La difficile neutralité de l’Arménie face à la crise ukrainienne

Le chaos ukrainien inquiète légitimement tous les pays indépendants issus de l’ancien monde soviétique, dans le Caucase plus que partout ailleurs. Rares sont ceux qui se sont franchement exprimés en soutien à l’offensive décidée par Vladimir Poutine. Certains, comme l’Arménie, ont opté pour une prudente neutralité, pour de multiples raisons géostratégiques.

En effet, sortie meurtrie du dernier conflit au Haut-Karabakh qui l’a opposée à l’Azerbaïdjan en novembre 2020, l’Arménie a perdu près de 75% du territoire de l’enclave qu’elle contrôlait, repassé sous domination azérie. Cette défaite a entamé son poids géopolitique dans la région au profit de la Russie, garante de la sécurité de la zone avec le déploiement d’une force de maintien de la paix de 2500 hommes. Erevan s’est retrouvée de ce fait tributaire de la puissance russe, qui protège les Arméniens du Haut-Karabakh, mais sécurise aussi la frontière entre l’Arménie et l’Azerbaïdjan, théâtre d’affrontements récurrents depuis trois décennies, et la frontière avec la Turquie.

Alors qu’elle était déjà étroitement liée à la Russie par son appartenance à l’Organisation du Traité de Sécurité collective (OTSC), son principal traité de coopération, et par une présence militaire russe importante sur son territoire (avec l’aéroport militaire de Erevan et la base de Gioumri), cet état de fait a naturellement accru la dépendance de l’Arménie à son ancienne tutelle soviétique. Or, ceci l’oblige aujourd’hui à un délicat exercice d’équilibre, compte tenu de sa proximité avec les Occidentaux. Dans l’optique d’accéder à des financements significatifs dédiées à la modernisation de ses institutions et de son économie, l’Arménie a patiemment développé sa coopération avec l’OTAN à travers les plans d’action individuels pour le partenariat (IPAP), dont le premier date de 2005, ainsi qu’avec l’Union européenne. Elle est ainsi membre de l’initiative de partenariat oriental de l’Union et a signé avec les Vingt-Sept un accord de partenariat global et renforcé en 2017. Elle a enfin initié un dialogue stratégique directement avec les Etats-Unis en 2019.

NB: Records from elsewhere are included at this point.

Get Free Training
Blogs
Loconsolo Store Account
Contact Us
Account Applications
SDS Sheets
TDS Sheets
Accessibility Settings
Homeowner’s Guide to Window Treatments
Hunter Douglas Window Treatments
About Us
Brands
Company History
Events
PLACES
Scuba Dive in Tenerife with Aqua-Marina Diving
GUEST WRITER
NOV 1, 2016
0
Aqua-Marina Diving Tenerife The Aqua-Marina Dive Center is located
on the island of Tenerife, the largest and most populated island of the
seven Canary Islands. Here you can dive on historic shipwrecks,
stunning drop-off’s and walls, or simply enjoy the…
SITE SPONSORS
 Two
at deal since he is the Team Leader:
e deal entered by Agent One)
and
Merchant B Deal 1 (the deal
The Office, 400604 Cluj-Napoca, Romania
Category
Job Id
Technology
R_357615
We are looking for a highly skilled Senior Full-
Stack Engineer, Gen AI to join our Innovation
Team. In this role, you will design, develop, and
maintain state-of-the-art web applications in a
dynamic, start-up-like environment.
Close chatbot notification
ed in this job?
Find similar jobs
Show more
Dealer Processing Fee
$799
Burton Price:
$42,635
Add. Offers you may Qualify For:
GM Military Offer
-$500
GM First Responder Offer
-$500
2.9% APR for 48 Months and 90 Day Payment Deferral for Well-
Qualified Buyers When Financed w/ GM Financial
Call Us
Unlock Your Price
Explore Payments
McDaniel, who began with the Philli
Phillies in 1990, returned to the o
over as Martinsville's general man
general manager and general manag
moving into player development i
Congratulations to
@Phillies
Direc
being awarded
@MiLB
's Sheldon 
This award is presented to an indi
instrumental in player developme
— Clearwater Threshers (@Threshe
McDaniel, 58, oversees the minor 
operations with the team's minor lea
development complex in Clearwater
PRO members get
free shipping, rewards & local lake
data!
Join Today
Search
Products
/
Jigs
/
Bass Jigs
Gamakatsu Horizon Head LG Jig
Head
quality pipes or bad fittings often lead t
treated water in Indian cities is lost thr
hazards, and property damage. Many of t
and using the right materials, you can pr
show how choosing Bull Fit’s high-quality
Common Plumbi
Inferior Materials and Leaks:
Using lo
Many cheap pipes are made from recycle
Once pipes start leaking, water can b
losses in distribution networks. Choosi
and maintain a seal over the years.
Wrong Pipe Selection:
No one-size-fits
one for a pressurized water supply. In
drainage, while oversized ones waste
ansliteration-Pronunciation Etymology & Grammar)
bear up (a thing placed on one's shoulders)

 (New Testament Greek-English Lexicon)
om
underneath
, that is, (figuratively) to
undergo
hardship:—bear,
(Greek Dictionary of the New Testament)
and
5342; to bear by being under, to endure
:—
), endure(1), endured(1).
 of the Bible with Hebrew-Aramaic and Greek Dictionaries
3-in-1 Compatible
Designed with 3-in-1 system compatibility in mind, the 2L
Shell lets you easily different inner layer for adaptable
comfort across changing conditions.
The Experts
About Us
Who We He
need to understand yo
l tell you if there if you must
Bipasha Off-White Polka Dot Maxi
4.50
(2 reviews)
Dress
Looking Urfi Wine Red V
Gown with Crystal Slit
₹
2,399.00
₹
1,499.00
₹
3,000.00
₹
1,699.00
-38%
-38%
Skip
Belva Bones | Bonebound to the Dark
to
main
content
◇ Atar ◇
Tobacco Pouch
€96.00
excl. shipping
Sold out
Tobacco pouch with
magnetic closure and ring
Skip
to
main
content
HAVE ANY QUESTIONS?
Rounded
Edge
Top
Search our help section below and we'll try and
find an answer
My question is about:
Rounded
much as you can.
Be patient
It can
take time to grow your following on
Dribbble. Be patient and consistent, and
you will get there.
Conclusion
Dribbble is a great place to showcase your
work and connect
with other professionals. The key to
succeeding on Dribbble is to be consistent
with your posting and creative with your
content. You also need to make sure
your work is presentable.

Le peuple arménien, s’il s’est montré ému et solidaire du sort des Ukrainiens, a pour sa part très peu manifesté, et pour cause. Il garde en effet une rancune tenace envers Kiev, soutien politique et militaire de l’Azerbaïdjan auquel elle est soupçonnée d’avoir fourni des armes chimiques, du phosphore blanc qui aurait été utilisé contre l’Arménie lors du conflit dans le Haut-Karabakh. Volodymyr Zelensky a formellement démenti une telle accusation, sans convaincre une population facilement séduite par les discours nationalistes et les campagnes de désinformation russes. La Russie reste pourtant l’un des principaux soutiens militaires de Bakou et lui aurait fourni près de 60% de ses équipements militaires entre 2011 et 2020, selon l’Institut international de recherche sur la paix de Stockholm, quand l’Ukraine n’en aurait guère fourni que 1%. Pour autant, sans avoir pu délibérément prendre fait et cause pour l’Ukraine, l’Arménie ne peut totalement se détourner d’un conflit qui menace 400 000 de ses ressortissants résidant dans le pays. Si les autorités arméniennes ignorent combien d’entre eux ont dû fuir les combats, elles ont déjà annoncé leur volonté d’accueillir des réfugiés russes, biélorusses et ukrainiens, en plus de leurs propres compatriotes.

Pour beaucoup en Arménie, le silence reste donc l’option stratégique la plus pertinente. Cependant, face au risque de s’isoler du camp occidental, il n’est pas certain qu’elle puisse conserver longtemps une telle neutralité. Préférant temporiser, elle n’est donc pas allée plus loin dans son soutien à la Russie et s’est gardée de reconnaître l’indépendance des républiques séparatistes du Donbass, craignant naturellement un scénario similaire dans l’enclave de l’Artsakh. Pour autant, le Kremlin lui demandera sans doute des preuves de sa loyauté, notamment dans son effort pour contourner les sanctions occidentales et trouver des alternatives au sein de sa propre sphère d’influence. Ce faisant, et dans l’hypothèse où la Russie sortirait victorieuse du conflit ukrainien, l’autre risque pour l’Arménie sera de se retrouver à nouveau prisonnière du joug russe comme au temps de l’Union soviétique.

Par Ardavan Amir-Aslani. 

Paru dans l’Atlantico du 13/03/2022.